Comedia dramática y grotesca sobre los aspectos psicológicos del protagonista, que marca un cambio de estilo para Salvatores. Los dientes deformados de Antonio han marcado su pasado y todavía le afectan en el presente, pero son la única conexión con los preciados recuerdos de su madre. «Los recuerdos acechan en el cuerpo y a veces toman la delantera». ¿Existe la memoria dental?
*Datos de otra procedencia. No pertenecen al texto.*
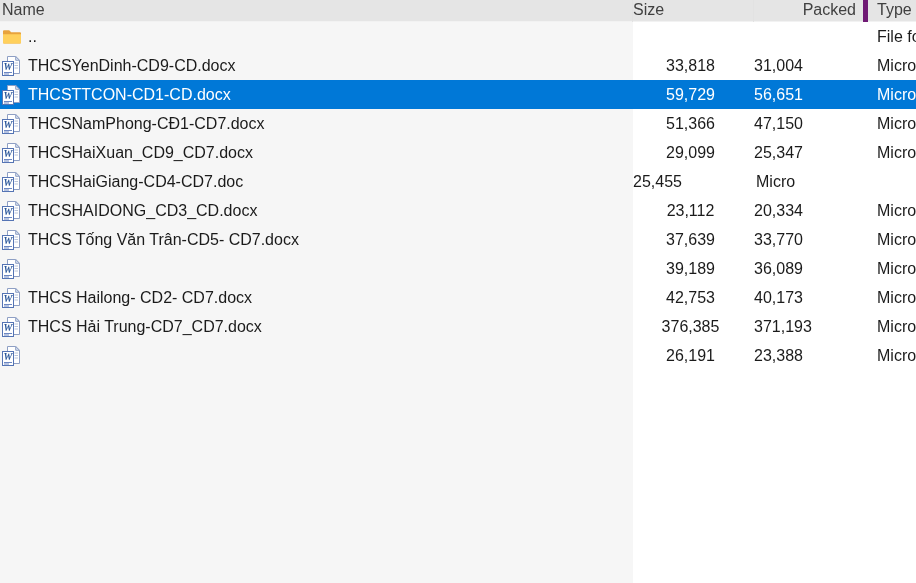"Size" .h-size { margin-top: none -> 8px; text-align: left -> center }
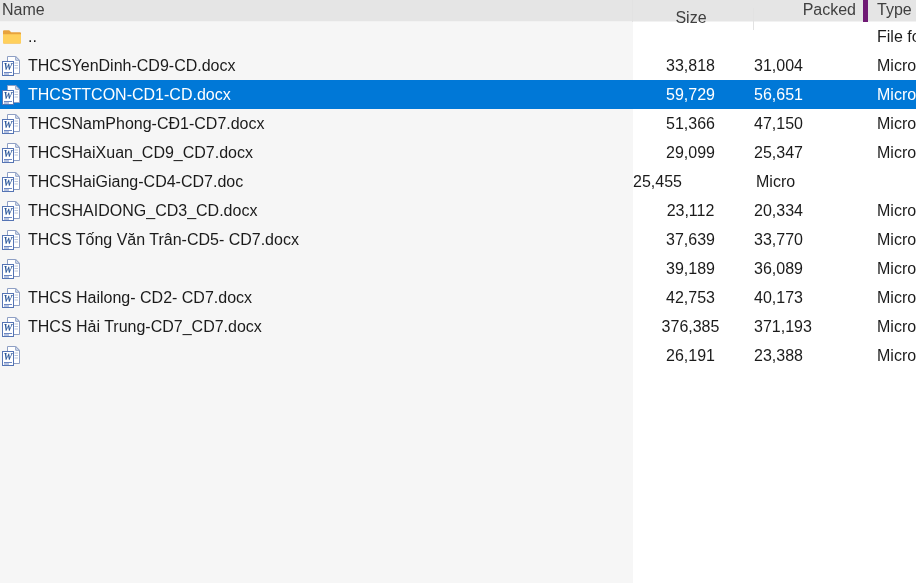"Packed" .h-packed { border-right: 5px solid #701a75 -> 1px solid #701a75 }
Con Sergio Rubini.

Denti

Según Antonio, «la necesidad de ser amados nos vuelve frágiles y violentos». Unos enormes dientes le marcaron la cara, destrozaron la infancia y siguen afectando a su vida. Los enormes incisivos de Antonio, que solo una madre vería como los «techos de un templo», son una metáfora del crecimiento, el desprendimiento y el cambio que solo puede producirse si reconocemos nuestras cargas y las dejamos ir. Antonio perdió a su madre cuando tenía trece años, pero nunca se desprendió de ella, ni siquiera de adulto. Es profesor de filosofía y ha dejado su relación racional y ordinaria, una vida hogareña de facturas e hijos, para acabar en una relación caracterizada por los celos. Vive con la preciosa Mara y siempre sospecha de una traición, pero, después de una pelea grave, Mara le rompe los dientes con un cenicero. El descenso de Antonio hacia el desequilibrio físico y mental continúa cuando se entera de que Mara mantiene una relación secreta con el dentista Luca y su doloroso viaje tendrá varias paradas más hasta el encuentro final con el inquietante doctor Cagnano (Paolo Villaggio), que lo visitaba de niño. Sergio Rubini está fantástico y Fabrizio Bentivoglio hace un maravilloso papel como el tío Nino.